Fun with stats, or, what’s offline about you.
August 22nd, 2006 - Fred StutzmanFun little stats report from the new ClaimID link status checker!
- We checked 3% of all links in the ClaimID DB
- Of those links, 34 were found to be offline/erroring/etc. That’s 4.5% of the checked set.
- Of those 34, 11 were found to be false-positive after the fact, lowering the percentage of offline links to 3% of the checked set. The margin of error on the entire set (all claimID links) was +/- 3.5, so we’ll have to get a bigger sample to further generalize.
- Of the false positives, the majority were from two sites (Amazon and IMDB) that simply don’t like the way our status checking monkey operates.
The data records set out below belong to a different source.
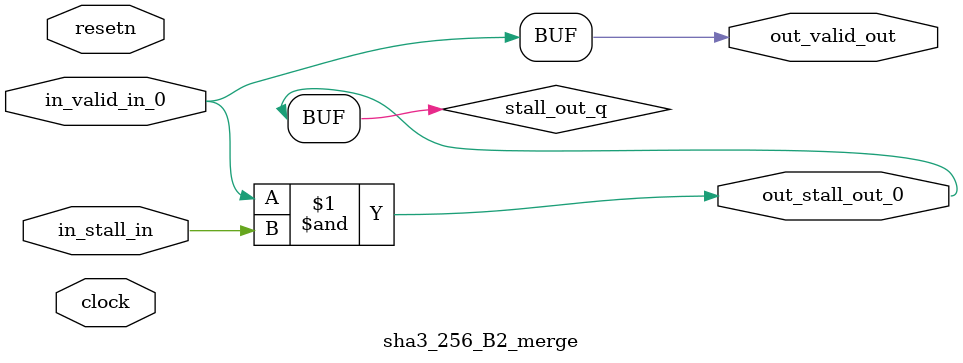
<source format=sv>



(* altera_attribute = "-name AUTO_SHIFT_REGISTER_RECOGNITION OFF; -name MESSAGE_DISABLE 10036; -name MESSAGE_DISABLE 10037; -name MESSAGE_DISABLE 14130; -name MESSAGE_DISABLE 14320; -name MESSAGE_DISABLE 15400; -name MESSAGE_DISABLE 14130; -name MESSAGE_DISABLE 10036; -name MESSAGE_DISABLE 12020; -name MESSAGE_DISABLE 12030; -name MESSAGE_DISABLE 12010; -name MESSAGE_DISABLE 12110; -name MESSAGE_DISABLE 14320; -name MESSAGE_DISABLE 13410; -name MESSAGE_DISABLE 113007; -name MESSAGE_DISABLE 10958" *)
module sha3_256_B2_merge (
    input wire [0:0] in_stall_in,
    input wire [0:0] in_valid_in_0,
    output wire [0:0] out_stall_out_0,
    output wire [0:0] out_valid_out,
    input wire clock,
    input wire resetn
    );

    wire [0:0] stall_out_q;


    // stall_out(LOGICAL,6)
    assign stall_out_q = in_valid_in_0 & in_stall_in;

    // out_stall_out_0(GPOUT,4)
    assign out_stall_out_0 = stall_out_q;

    // out_valid_out(GPOUT,5)
    assign out_valid_out = in_valid_in_0;

endmodule

</source>
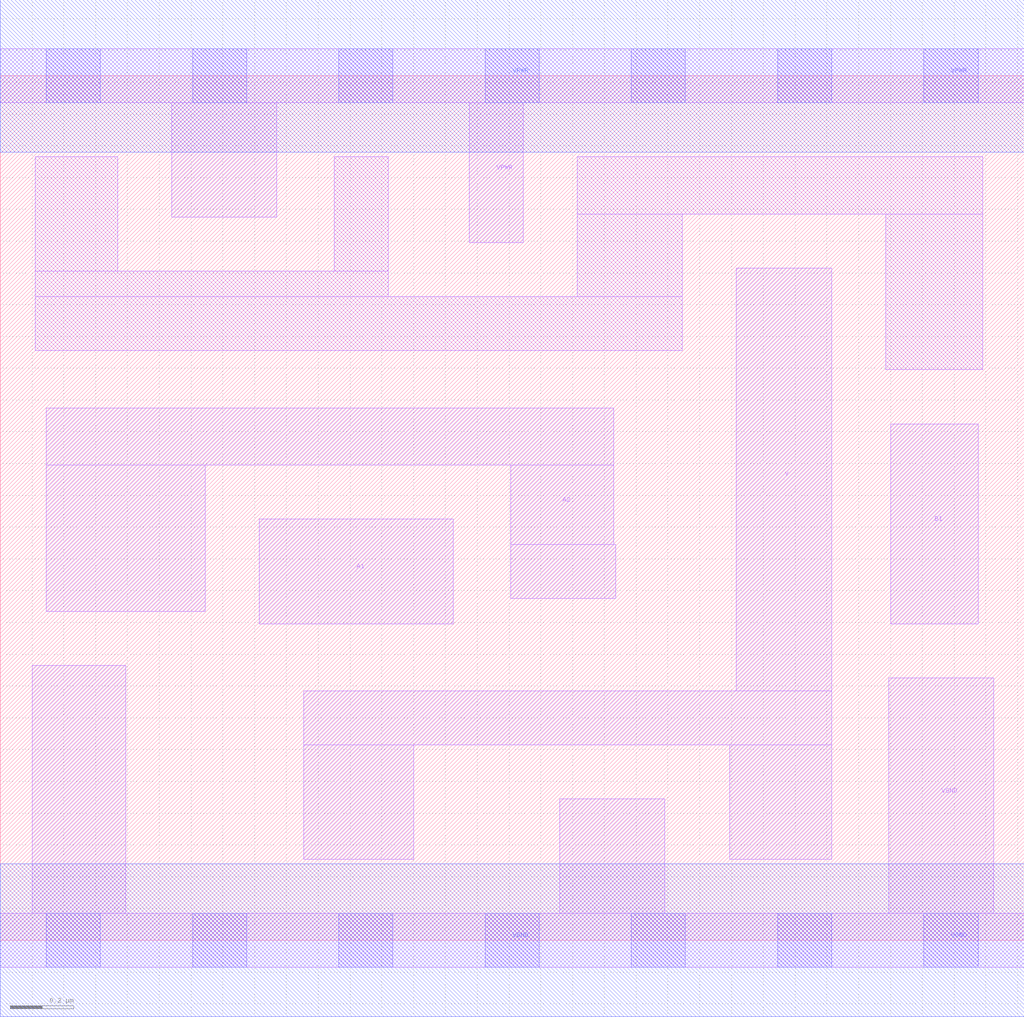
<source format=lef>
# Copyright 2020 The SkyWater PDK Authors
#
# Licensed under the Apache License, Version 2.0 (the "License");
# you may not use this file except in compliance with the License.
# You may obtain a copy of the License at
#
#     https://www.apache.org/licenses/LICENSE-2.0
#
# Unless required by applicable law or agreed to in writing, software
# distributed under the License is distributed on an "AS IS" BASIS,
# WITHOUT WARRANTIES OR CONDITIONS OF ANY KIND, either express or implied.
# See the License for the specific language governing permissions and
# limitations under the License.
#
# SPDX-License-Identifier: Apache-2.0

VERSION 5.7 ;
  NAMESCASESENSITIVE ON ;
  NOWIREEXTENSIONATPIN ON ;
  DIVIDERCHAR "/" ;
  BUSBITCHARS "[]" ;
UNITS
  DATABASE MICRONS 200 ;
END UNITS
MACRO sky130_fd_sc_hd__a21oi_2
  CLASS CORE ;
  SOURCE USER ;
  FOREIGN sky130_fd_sc_hd__a21oi_2 ;
  ORIGIN  0.000000  0.000000 ;
  SIZE  3.220000 BY  2.720000 ;
  SYMMETRY X Y R90 ;
  SITE unithd ;
  PIN A1
    ANTENNAGATEAREA  0.495000 ;
    DIRECTION INPUT ;
    USE SIGNAL ;
    PORT
      LAYER li1 ;
        RECT 0.815000 0.995000 1.425000 1.325000 ;
    END
  END A1
  PIN A2
    ANTENNAGATEAREA  0.495000 ;
    DIRECTION INPUT ;
    USE SIGNAL ;
    PORT
      LAYER li1 ;
        RECT 0.145000 1.035000 0.645000 1.495000 ;
        RECT 0.145000 1.495000 1.930000 1.675000 ;
        RECT 1.605000 1.075000 1.935000 1.245000 ;
        RECT 1.605000 1.245000 1.930000 1.495000 ;
    END
  END A2
  PIN B1
    ANTENNAGATEAREA  0.495000 ;
    DIRECTION INPUT ;
    USE SIGNAL ;
    PORT
      LAYER li1 ;
        RECT 2.800000 0.995000 3.075000 1.625000 ;
    END
  END B1
  PIN Y
    ANTENNADIFFAREA  0.627500 ;
    DIRECTION OUTPUT ;
    USE SIGNAL ;
    PORT
      LAYER li1 ;
        RECT 0.955000 0.255000 1.300000 0.615000 ;
        RECT 0.955000 0.615000 2.615000 0.785000 ;
        RECT 2.295000 0.255000 2.615000 0.615000 ;
        RECT 2.315000 0.785000 2.615000 2.115000 ;
    END
  END Y
  PIN VGND
    DIRECTION INOUT ;
    SHAPE ABUTMENT ;
    USE GROUND ;
    PORT
      LAYER li1 ;
        RECT 0.000000 -0.085000 3.220000 0.085000 ;
        RECT 0.100000  0.085000 0.395000 0.865000 ;
        RECT 1.760000  0.085000 2.090000 0.445000 ;
        RECT 2.795000  0.085000 3.125000 0.825000 ;
      LAYER mcon ;
        RECT 0.145000 -0.085000 0.315000 0.085000 ;
        RECT 0.605000 -0.085000 0.775000 0.085000 ;
        RECT 1.065000 -0.085000 1.235000 0.085000 ;
        RECT 1.525000 -0.085000 1.695000 0.085000 ;
        RECT 1.985000 -0.085000 2.155000 0.085000 ;
        RECT 2.445000 -0.085000 2.615000 0.085000 ;
        RECT 2.905000 -0.085000 3.075000 0.085000 ;
      LAYER met1 ;
        RECT 0.000000 -0.240000 3.220000 0.240000 ;
    END
  END VGND
  PIN VPWR
    DIRECTION INOUT ;
    SHAPE ABUTMENT ;
    USE POWER ;
    PORT
      LAYER li1 ;
        RECT 0.000000 2.635000 3.220000 2.805000 ;
        RECT 0.540000 2.275000 0.870000 2.635000 ;
        RECT 1.475000 2.195000 1.645000 2.635000 ;
      LAYER mcon ;
        RECT 0.145000 2.635000 0.315000 2.805000 ;
        RECT 0.605000 2.635000 0.775000 2.805000 ;
        RECT 1.065000 2.635000 1.235000 2.805000 ;
        RECT 1.525000 2.635000 1.695000 2.805000 ;
        RECT 1.985000 2.635000 2.155000 2.805000 ;
        RECT 2.445000 2.635000 2.615000 2.805000 ;
        RECT 2.905000 2.635000 3.075000 2.805000 ;
      LAYER met1 ;
        RECT 0.000000 2.480000 3.220000 2.960000 ;
    END
  END VPWR
  OBS
    LAYER li1 ;
      RECT 0.110000 1.855000 2.145000 2.025000 ;
      RECT 0.110000 2.025000 1.220000 2.105000 ;
      RECT 0.110000 2.105000 0.370000 2.465000 ;
      RECT 1.050000 2.105000 1.220000 2.465000 ;
      RECT 1.815000 2.025000 2.145000 2.285000 ;
      RECT 1.815000 2.285000 3.090000 2.465000 ;
      RECT 2.785000 1.795000 3.090000 2.285000 ;
  END
END sky130_fd_sc_hd__a21oi_2
END LIBRARY

</source>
Honestly, I’m pretty pleased with these results. The status checker was tested on a fairly robust training set, but I was still worried about what was going to happen when we rolled live. We made a bunch of behind-the-scenes tweaks as over the past few days, and to have an overall false-positive rate of 1.5 really isn’t that bad. If we factor in the two sites that don’t like us (we can account for them in code), our false positive rate is way under 1 percent. Not bad at all.
Anyway, we’re going to be working to make this functionality continuously smarter over the next few days and weeks. We’re also going to roll in some new feature requests and tweaks that have come from our user feedback lists, and one especially awesome request from Lyceum Architect John Joseph Bachir.